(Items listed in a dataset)
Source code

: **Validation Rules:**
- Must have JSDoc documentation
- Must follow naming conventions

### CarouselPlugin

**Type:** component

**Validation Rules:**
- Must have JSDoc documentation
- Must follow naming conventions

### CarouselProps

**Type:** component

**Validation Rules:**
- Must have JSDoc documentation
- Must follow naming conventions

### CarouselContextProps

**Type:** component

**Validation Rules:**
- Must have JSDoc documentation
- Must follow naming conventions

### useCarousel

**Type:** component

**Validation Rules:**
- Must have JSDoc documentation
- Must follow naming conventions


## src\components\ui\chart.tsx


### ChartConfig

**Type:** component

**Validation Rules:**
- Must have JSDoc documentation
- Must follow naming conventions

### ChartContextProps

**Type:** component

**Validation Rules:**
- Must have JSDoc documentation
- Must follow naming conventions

What needs to be done | Reproduce each record shown above without altering a single word.

Answer to this problem |
Source code

: **Validation Rules:**
- Must have JSDoc documentation
- Must follow naming conventions

### CarouselPlugin

**Type:** component

**Validation Rules:**
- Must have JSDoc documentation
- Must follow naming conventions

### CarouselProps

**Type:** component

**Validation Rules:**
- Must have JSDoc documentation
- Must follow naming conventions

### CarouselContextProps

**Type:** component

**Validation Rules:**
- Must have JSDoc documentation
- Must follow naming conventions

### useCarousel

**Type:** component

**Validation Rules:**
- Must have JSDoc documentation
- Must follow naming conventions


## src\components\ui\chart.tsx


### ChartConfig

**Type:** component

**Validation Rules:**
- Must have JSDoc documentation
- Must follow naming conventions

### ChartContextProps

**Type:** component

**Validation Rules:**
- Must have JSDoc documentation
- Must follow naming conventions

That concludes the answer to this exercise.